Jon grinned, knowing how, if Rick had his way, a miniature
Starbucks would be operating in the corner of the room.
‘First things first,’ Buchanon announced. ‘There was an attempted break-in at the vicarage of the Sacred Heart church. It happened at two-forty last night.’
Jon lowered his cup. ‘Was the priest there?’
Buchanon shook his head. ‘The hospital had kept him in for observation. According to the uniform at the scene, it was a lone male trying to gain entry into the house. The officer came out from the crime scene unit, heard footsteps on the gravel by the house and spotted a figure lurking by the side door of the vicarage. His torch lit up the person, but he was dressed entirely in dark clothes, including a wool-type cap. Ignoring an instruction to remain where he was, the person sprinted into the back garden and escaped. The uniform put the person down as a young male, dark hair, about six foot tall. More than that, he can’t say.’
‘Nothing left at the scene?’ Someone asked.
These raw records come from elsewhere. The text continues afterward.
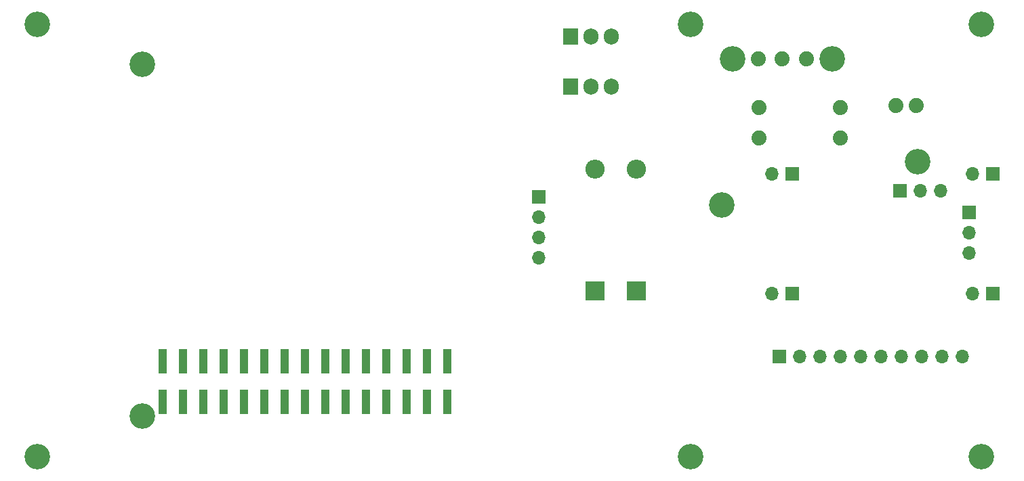
<source format=gbr>
G04 #@! TF.GenerationSoftware,KiCad,Pcbnew,5.99.0-unknown-da005bd2a6~101~ubuntu20.04.1*
G04 #@! TF.CreationDate,2021-02-28T21:29:47+09:00*
G04 #@! TF.ProjectId,M5_board_bGeigieRaku V1.9,4d355f62-6f61-4726-945f-624765696769,rev?*
G04 #@! TF.SameCoordinates,Original*
G04 #@! TF.FileFunction,Soldermask,Top*
G04 #@! TF.FilePolarity,Negative*
%FSLAX46Y46*%
G04 Gerber Fmt 4.6, Leading zero omitted, Abs format (unit mm)*
G04 Created by KiCad (PCBNEW 5.99.0-unknown-da005bd2a6~101~ubuntu20.04.1) date 2021-02-28 21:29:47*
%MOMM*%
%LPD*%
G01*
G04 APERTURE LIST*
%ADD10C,1.879600*%
%ADD11C,3.200000*%
%ADD12R,1.000000X3.150000*%
%ADD13R,1.700000X1.700000*%
%ADD14O,1.700000X1.700000*%
%ADD15C,3.203200*%
%ADD16R,2.400000X2.400000*%
%ADD17O,2.400000X2.400000*%
%ADD18R,1.905000X2.000000*%
%ADD19O,1.905000X2.000000*%
G04 APERTURE END LIST*
D10*
X180823000Y-82244000D03*
X190983000Y-82244000D03*
D11*
X90652600Y-125932000D03*
D12*
X141863000Y-113980000D03*
X141863000Y-119030000D03*
X139323000Y-113980000D03*
X139323000Y-119030000D03*
X136783000Y-113980000D03*
X136783000Y-119030000D03*
X134243000Y-113980000D03*
X134243000Y-119030000D03*
X131703000Y-113980000D03*
X131703000Y-119030000D03*
X129163000Y-113980000D03*
X129163000Y-119030000D03*
X126623000Y-113980000D03*
X126623000Y-119030000D03*
X124083000Y-113980000D03*
X124083000Y-119030000D03*
X121543000Y-113980000D03*
X121543000Y-119030000D03*
X119003000Y-113980000D03*
X119003000Y-119030000D03*
X116463000Y-113980000D03*
X116463000Y-119030000D03*
X113923000Y-113980000D03*
X113923000Y-119030000D03*
X111383000Y-113980000D03*
X111383000Y-119030000D03*
X108843000Y-113980000D03*
X108843000Y-119030000D03*
X106303000Y-113980000D03*
X106303000Y-119030000D03*
D13*
X210033000Y-105485000D03*
D14*
X207493000Y-105485000D03*
D13*
X153333000Y-93380000D03*
D14*
X153333000Y-95920000D03*
X153333000Y-98460000D03*
X153333000Y-101000000D03*
D10*
X186744000Y-76148000D03*
X183744000Y-76148000D03*
X180744000Y-76148000D03*
D15*
X189994000Y-76148000D03*
X177494000Y-76148000D03*
D10*
X200453000Y-82005000D03*
X197913000Y-82005000D03*
D11*
X200645000Y-88980000D03*
X176134000Y-94441000D03*
D13*
X210033000Y-90499000D03*
D14*
X207493000Y-90499000D03*
D13*
X183408000Y-113405000D03*
D14*
X185948000Y-113405000D03*
X188488000Y-113405000D03*
X191028000Y-113405000D03*
X193568000Y-113405000D03*
X196108000Y-113405000D03*
X198648000Y-113405000D03*
X201188000Y-113405000D03*
X203728000Y-113405000D03*
X206268000Y-113405000D03*
D11*
X103808000Y-76780000D03*
X172307600Y-71815500D03*
X103808000Y-120805000D03*
D10*
X190983000Y-86054000D03*
X180823000Y-86054000D03*
D13*
X207108000Y-95330000D03*
D14*
X207108000Y-97870000D03*
X207108000Y-100410000D03*
D16*
X165488000Y-105180000D03*
D17*
X165488000Y-89940000D03*
D11*
X208636000Y-71815500D03*
D13*
X185014000Y-90499000D03*
D14*
X182474000Y-90499000D03*
D13*
X185014000Y-105485000D03*
D14*
X182474000Y-105485000D03*
D11*
X90652600Y-71815500D03*
X172307600Y-125932000D03*
X208636000Y-125932000D03*
D16*
X160338000Y-105180000D03*
D17*
X160338000Y-89940000D03*
D13*
X198476000Y-92658000D03*
D14*
X201016000Y-92658000D03*
X203556000Y-92658000D03*
D18*
X157258000Y-73310000D03*
D19*
X159798000Y-73310000D03*
X162338000Y-73310000D03*
D18*
X157278000Y-79565000D03*
D19*
X159818000Y-79565000D03*
X162358000Y-79565000D03*
M02*

</source>
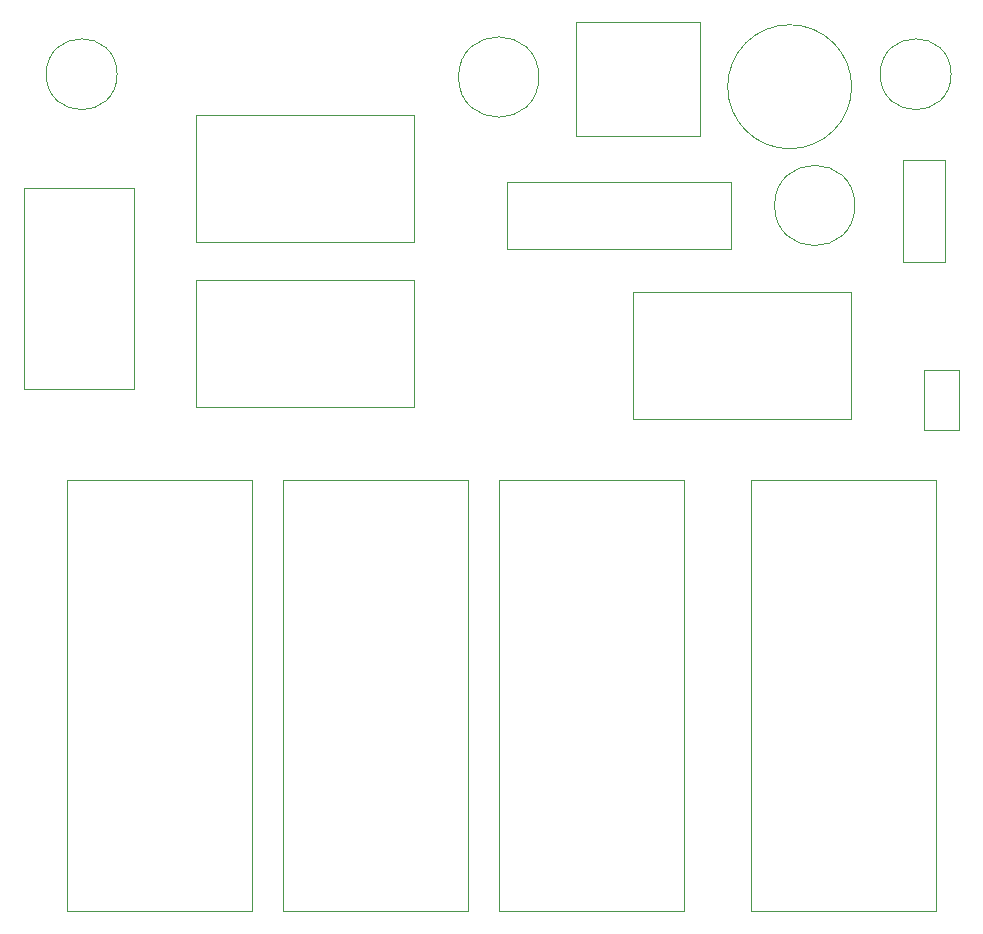
<source format=gbr>
G04 #@! TF.GenerationSoftware,KiCad,Pcbnew,(5.1.10)-1*
G04 #@! TF.CreationDate,2022-03-09T10:24:06+00:00*
G04 #@! TF.ProjectId,Lcr_addon,4c63725f-6164-4646-9f6e-2e6b69636164,rev?*
G04 #@! TF.SameCoordinates,Original*
G04 #@! TF.FileFunction,Other,User*
%FSLAX46Y46*%
G04 Gerber Fmt 4.6, Leading zero omitted, Abs format (unit mm)*
G04 Created by KiCad (PCBNEW (5.1.10)-1) date 2022-03-09 10:24:06*
%MOMM*%
%LPD*%
G01*
G04 APERTURE LIST*
%ADD10C,0.050000*%
G04 APERTURE END LIST*
D10*
X82394000Y-56622000D02*
G75*
G03*
X82394000Y-56622000I-3400000J0D01*
G01*
X38780000Y-83018000D02*
X48080000Y-83018000D01*
X48080000Y-83018000D02*
X48080000Y-66018000D01*
X48080000Y-66018000D02*
X38780000Y-66018000D01*
X38780000Y-66018000D02*
X38780000Y-83018000D01*
X117300000Y-56388000D02*
G75*
G03*
X117300000Y-56388000I-3000000J0D01*
G01*
X46688000Y-56388000D02*
G75*
G03*
X46688000Y-56388000I-3000000J0D01*
G01*
X85526000Y-52002000D02*
X85526000Y-61602000D01*
X85526000Y-61602000D02*
X96026000Y-61602000D01*
X96026000Y-61602000D02*
X96026000Y-52002000D01*
X96026000Y-52002000D02*
X85526000Y-52002000D01*
X109150000Y-67500000D02*
G75*
G03*
X109150000Y-67500000I-3400000J0D01*
G01*
X79684000Y-65476000D02*
X79684000Y-71176000D01*
X79684000Y-71176000D02*
X98624000Y-71176000D01*
X98624000Y-71176000D02*
X98624000Y-65476000D01*
X98624000Y-65476000D02*
X79684000Y-65476000D01*
X100354000Y-90772000D02*
X100354000Y-127272000D01*
X100354000Y-127272000D02*
X116054000Y-127272000D01*
X116054000Y-90772000D02*
X116054000Y-127272000D01*
X116054000Y-90772000D02*
X100354000Y-90772000D01*
X60730000Y-90772000D02*
X60730000Y-127272000D01*
X60730000Y-127272000D02*
X76430000Y-127272000D01*
X76430000Y-90772000D02*
X76430000Y-127272000D01*
X76430000Y-90772000D02*
X60730000Y-90772000D01*
X94718000Y-90772000D02*
X79018000Y-90772000D01*
X94718000Y-90772000D02*
X94718000Y-127272000D01*
X79018000Y-127272000D02*
X94718000Y-127272000D01*
X79018000Y-90772000D02*
X79018000Y-127272000D01*
X58142000Y-90772000D02*
X42442000Y-90772000D01*
X58142000Y-90772000D02*
X58142000Y-127272000D01*
X42442000Y-127272000D02*
X58142000Y-127272000D01*
X42442000Y-90772000D02*
X42442000Y-127272000D01*
X108882000Y-57444000D02*
G75*
G03*
X108882000Y-57444000I-5250000J0D01*
G01*
X116800000Y-72300000D02*
X116800000Y-63650000D01*
X116800000Y-63650000D02*
X113200000Y-63650000D01*
X113200000Y-63650000D02*
X113200000Y-72300000D01*
X113200000Y-72300000D02*
X116800000Y-72300000D01*
X115000000Y-86500000D02*
X118000000Y-86500000D01*
X118000000Y-86500000D02*
X118000000Y-81410000D01*
X118000000Y-81410000D02*
X115000000Y-81410000D01*
X115000000Y-81410000D02*
X115000000Y-86500000D01*
X53400000Y-70550000D02*
X71850000Y-70550000D01*
X71850000Y-70550000D02*
X71850000Y-59850000D01*
X71850000Y-59850000D02*
X53400000Y-59850000D01*
X53400000Y-59850000D02*
X53400000Y-70550000D01*
X53400000Y-73850000D02*
X53400000Y-84550000D01*
X71850000Y-73850000D02*
X53400000Y-73850000D01*
X71850000Y-84550000D02*
X71850000Y-73850000D01*
X53400000Y-84550000D02*
X71850000Y-84550000D01*
X90400000Y-85550000D02*
X108850000Y-85550000D01*
X108850000Y-85550000D02*
X108850000Y-74850000D01*
X108850000Y-74850000D02*
X90400000Y-74850000D01*
X90400000Y-74850000D02*
X90400000Y-85550000D01*
M02*

</source>
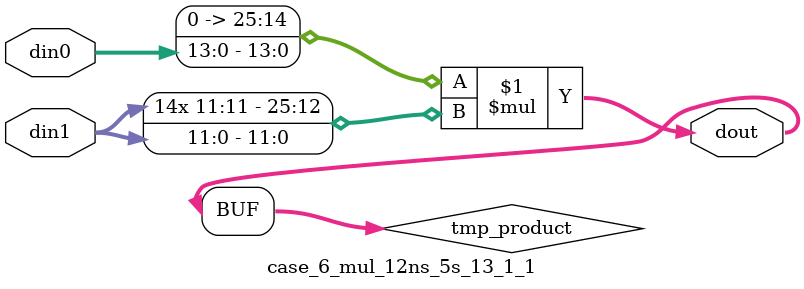
<source format=v>

`timescale 1 ns / 1 ps

 (* use_dsp = "no" *)  module case_6_mul_12ns_5s_13_1_1(din0, din1, dout);
parameter ID = 1;
parameter NUM_STAGE = 0;
parameter din0_WIDTH = 14;
parameter din1_WIDTH = 12;
parameter dout_WIDTH = 26;

input [din0_WIDTH - 1 : 0] din0; 
input [din1_WIDTH - 1 : 0] din1; 
output [dout_WIDTH - 1 : 0] dout;

wire signed [dout_WIDTH - 1 : 0] tmp_product;

























assign tmp_product = $signed({1'b0, din0}) * $signed(din1);










assign dout = tmp_product;





















endmodule

</source>
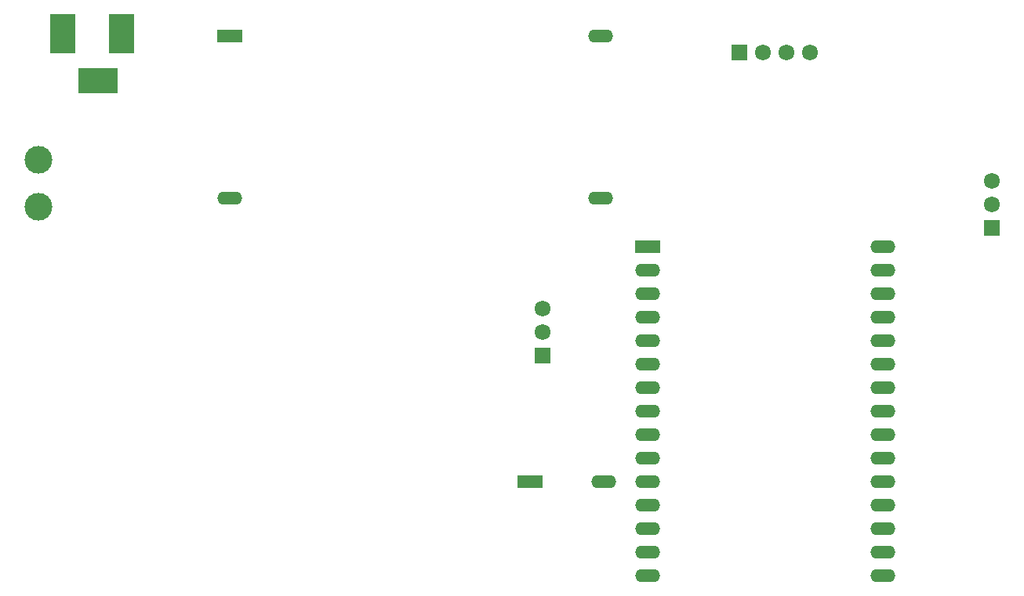
<source format=gts>
G04*
G04 #@! TF.GenerationSoftware,Altium Limited,Altium Designer,21.3.2 (30)*
G04*
G04 Layer_Color=8388736*
%FSTAX24Y24*%
%MOIN*%
G70*
G04*
G04 #@! TF.SameCoordinates,3835C71C-0E0A-43B1-8D6D-11D42CA83844*
G04*
G04*
G04 #@! TF.FilePolarity,Negative*
G04*
G01*
G75*
%ADD13O,0.1064X0.0552*%
%ADD14C,0.0678*%
%ADD15R,0.0678X0.0678*%
%ADD16R,0.0678X0.0678*%
%ADD17R,0.1064X0.0552*%
%ADD18R,0.1080X0.1680*%
%ADD19C,0.1180*%
%ADD20R,0.1680X0.1080*%
D13*
X0395Y03555D02*
D03*
X03765Y02755D02*
D03*
X0495Y03555D02*
D03*
X0395Y02355D02*
D03*
Y02455D02*
D03*
Y03055D02*
D03*
X0495Y03755D02*
D03*
X0375Y04649D02*
D03*
X0495Y03655D02*
D03*
X0375Y0396D02*
D03*
X021752D02*
D03*
X0495Y02355D02*
D03*
Y02455D02*
D03*
Y02555D02*
D03*
Y02655D02*
D03*
Y02755D02*
D03*
Y02855D02*
D03*
Y02955D02*
D03*
Y03055D02*
D03*
Y03155D02*
D03*
Y03255D02*
D03*
Y03355D02*
D03*
Y03455D02*
D03*
X0395Y02555D02*
D03*
Y02655D02*
D03*
Y02755D02*
D03*
Y02855D02*
D03*
Y02955D02*
D03*
Y03155D02*
D03*
Y03255D02*
D03*
Y03355D02*
D03*
Y03455D02*
D03*
Y03655D02*
D03*
D14*
X05415Y03935D02*
D03*
X0444Y0458D02*
D03*
X05415Y04035D02*
D03*
X0454Y0458D02*
D03*
X03505Y0339D02*
D03*
X0464Y0458D02*
D03*
X03505Y0349D02*
D03*
D15*
X0434Y0458D02*
D03*
D16*
X03505Y0329D02*
D03*
X05415Y03835D02*
D03*
D17*
X0345Y02755D02*
D03*
X021752Y04649D02*
D03*
X0395Y03755D02*
D03*
D18*
X01465Y0466D02*
D03*
X01715D02*
D03*
D19*
X0136Y03925D02*
D03*
Y04125D02*
D03*
D20*
X01615Y0446D02*
D03*
M02*

</source>
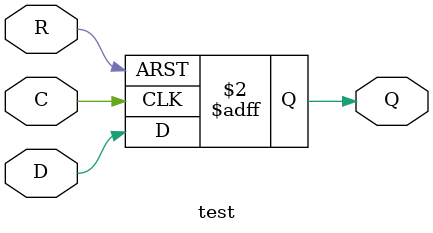
<source format=v>
module test(input D, C, R, output reg Q);
    always @(posedge C, posedge R)
        if (R)
	    Q <= 0;
	else
	    Q <= D;
endmodule

</source>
‘No,’ Buchanon replied. ‘Forensics will dust the side door for prints. This could be linked to the earlier attempts on the church which’ – he glanced at Jon – ‘was filed under attempted B and E. Or it could be some local lad trying his luck, knowing the vicarage is unoccupied.’
Jon sat back. Bucha
non had a point. Someone had broken into the priest’s car as well. Did it indicate a concerted campaign against the man?
‘A person from the Bishop’s Office for the Pastoral Support of Clergy was in contact yesterday. Full title, the Reverend Manager Canon Maurice Kelly. He was checking that it’s OK if Father Waters is allowed to travel to a monastic retreat in Salamanca. A bit of rest and recuperation. The hospice have confirmed to DC Gardiner that Father Waters was there during the night of the arson attack, so I don’t see a problem with him going. Does anyone else?’
Jon’s finger tapped on his armrest. The priest deserved a holiday, no doubt about that, but if someone was specifically targeting him, they needed to know why. ‘Will he be contactable at this retreat?’
‘Yes,’ Buchanon nodded. ‘By phone.’
Jon shrugged. Maybe the man would be safer out of the country until they’d cleared this mess up.
‘OK,’ Buchanon announced. ‘Next is the progress report from the crime scene itself. The corpse has gone to the MRI for an autopsy.’ He glanced at his watch. ‘I’m hoping to get that tomorrow morning. Meanwhile, the fire investigation officer has continued with the church excavation. All the tiles and roof timbers have now been removed and they’re concentrating on clearing the right-hand side of the aisle around where the corpse was discovered. All debris is being sieved and magnets are being run over it. Webster hopes to have that side of the church completely cleared by tomorrow afternoon. That will enable forensics to focus on the point of origin.’
Buchanon stood up and turned to the board behind him. Photos of all four churches attacked so far covered it. ‘As mentioned yesterday, each incident follows the same MO. Side window forced back by means of a car jack. The arsonist – or arsonists – then vandalise the church, including spray-painting the walls.’ He tapped several photos of symbols and strange letters. Greek, Cyrillic or Arabic, Jon had no idea what. The five-pointed star, and simple diagrams – representations of the planets and their trajectories perhaps.
‘The graffiti has been studied by an officer at the Met who worked on a similar case last year. He confirmed these are all things associated with Satanic rituals, but used in a fairly random way. The work of amateurs or kids, in his opinion.’